Tema übersetze die Botschaften und Stärken eines Unternehmens so, dass sie auf einem Messestand in Shanghai oder Chengdu verstanden werden. In zahlreichen Ländern von Russland über Japan bis China erscheinen heute Fachpublikationen aus dem Haus Tema.

Wie schwierig ist es in Zeiten des Fachkräftemangels, gute Köpfe ins Unternehmen zu holen? „Der Standort Aachen mit seiner Nähe zu Belgien und den Niederlanden ist für uns genauso wichtig wie die Nähe zur RWTH“, sagt Bleimann-Gather. Nachwuchs aus aller Welt komme nicht selten direkt von den Hochschulen, oder es sind Lebenspartner von Doktoranden, die an der Aachener Uni arbeiten. „Man kann in Aachen aus dem technischen Wissen und den vielen Kulturen schöpfen.“ Wenn er sich etwas wünschen dürfte, wäre es was? „Einen Flughafen“, antwortet der Tema-Chef. Was aber nicht ganz ernst gemeint ist.

Wie geht es weiter? „Unser Ziel ist auf jeden Fall, weiter zu expandieren“, sagt Bleimann-Gather. Mit neuen Kunden und mit neuen Ideen. So entstand etwa die erfolgreiche Jobbörse „Nacht der Unternehmen“, die Hochschulabsolventen mit regionalen mittelständischen Arbeitgebern aus der Euregio zusammenbringt und mittlerweile seit zehn Jahren auch in Stuttgart erfolgreich läuft. Oder in Kooperation mit der RWTH ein Verein, um im Bereich Virtual Reality Kunden zu gewinnen und sich auszutauschen.

Oder sie entwickeln, mit Mitteln des Bundesforschungsministeriums ein Lernprogramm für Menschen, die nach einem Schlaganfall einen Teil ihres Sprachvermögens verloren haben. Damit kann der Patient auf einem Tablet-Computer selbstständig üben, eine Sprachsoftware erkennt die Antworten und korrigiert, falls nötig. So kann die Technik die Arbeit der Logopäden unterstützen, der die Fortschritte des Patienten online verfolgen kann. „Bei unserer Gründung gab es noch kein Internet“, sagt Bleimann-Gather. „Mein Mobiltelefon hatte 30 Zentimeter Höhe.“ In den Anfangsjahren der Tema AG war Marketing ganz und gar analog.

70 Prozent sind digital

Heute, 25 Jahre später, spielen sich 70 Prozent der Unternehmensaktivitäten in der digitalen Welt ab – Tendenz steigend. „Nicht wenige Kunden sagen: Gedruckte Informationen interessieren uns nicht. Wir wollen sehen, was auf Internetforen, in Blogs oder auf Social-Media-Kanälen passiert.“ Der direkte Austausch zwischen Menschen bleibe wichtig, ist der Tema-Chef überzeugt. „Messen wird es wohl auch in 100 Jahren noch geben.“ Die Kommunikation und Organisation rund um diese Veranstaltungen aber läuft digital ab.

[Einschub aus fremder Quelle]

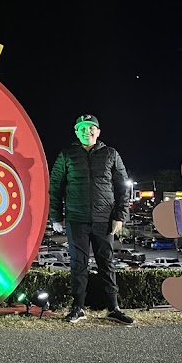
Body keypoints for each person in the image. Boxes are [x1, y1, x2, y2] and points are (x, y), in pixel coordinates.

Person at [48, 113, 135, 325]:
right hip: (76, 219)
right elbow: (55, 187)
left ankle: (113, 308)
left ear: (98, 132)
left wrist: (119, 216)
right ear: (76, 132)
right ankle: (78, 308)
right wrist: (56, 217)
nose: (87, 131)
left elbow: (123, 188)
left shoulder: (111, 154)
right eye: (83, 128)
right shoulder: (67, 154)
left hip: (104, 219)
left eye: (91, 128)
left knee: (107, 263)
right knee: (78, 265)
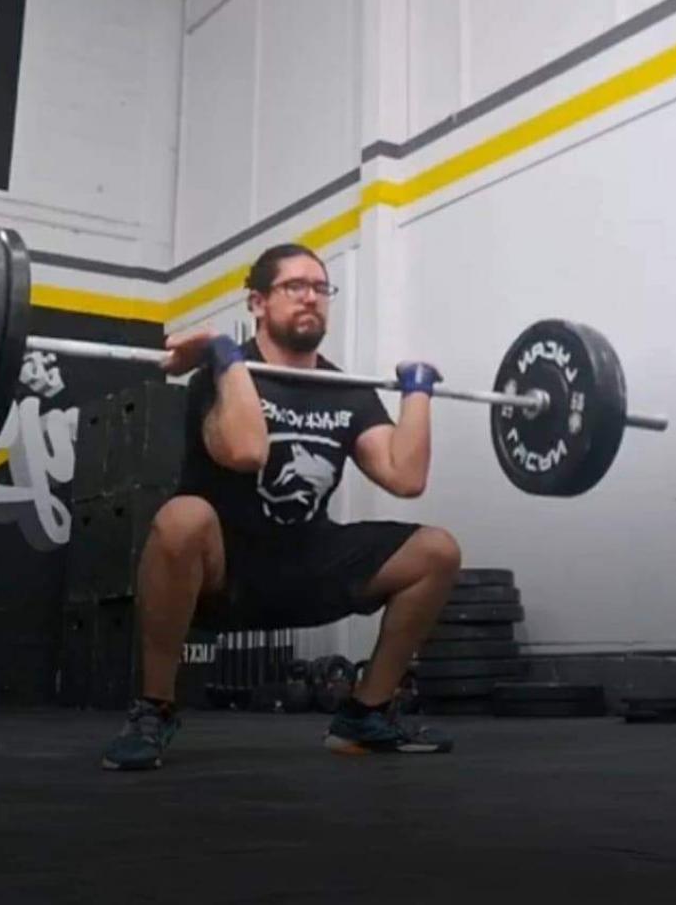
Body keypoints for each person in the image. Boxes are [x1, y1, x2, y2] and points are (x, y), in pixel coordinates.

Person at [101, 243, 462, 770]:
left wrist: (417, 391)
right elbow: (246, 451)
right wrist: (226, 356)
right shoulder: (217, 377)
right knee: (181, 518)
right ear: (257, 303)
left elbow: (404, 477)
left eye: (320, 287)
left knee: (437, 552)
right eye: (295, 286)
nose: (311, 297)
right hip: (224, 572)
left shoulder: (345, 389)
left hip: (306, 561)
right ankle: (153, 708)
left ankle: (367, 714)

Was macht Tema in 25 Jahren? „Die Themen Bionik und Lebenswissenschaften könnten gut der nächste große Hype werden“, vermutet Bleimann-Gather. Durch Film, 3D und Virtual Reality tauchten die Menschen immer tiefer in imaginäre Welten ein. „Und wer weiß“, wagt der Tema-Chef eine Vision, „vielleicht beamt uns in Zukunft ein kleiner Chip im Kopf dorthin.“

Eine spannende Vorstellung. Nicht nur für Marketing-Experten.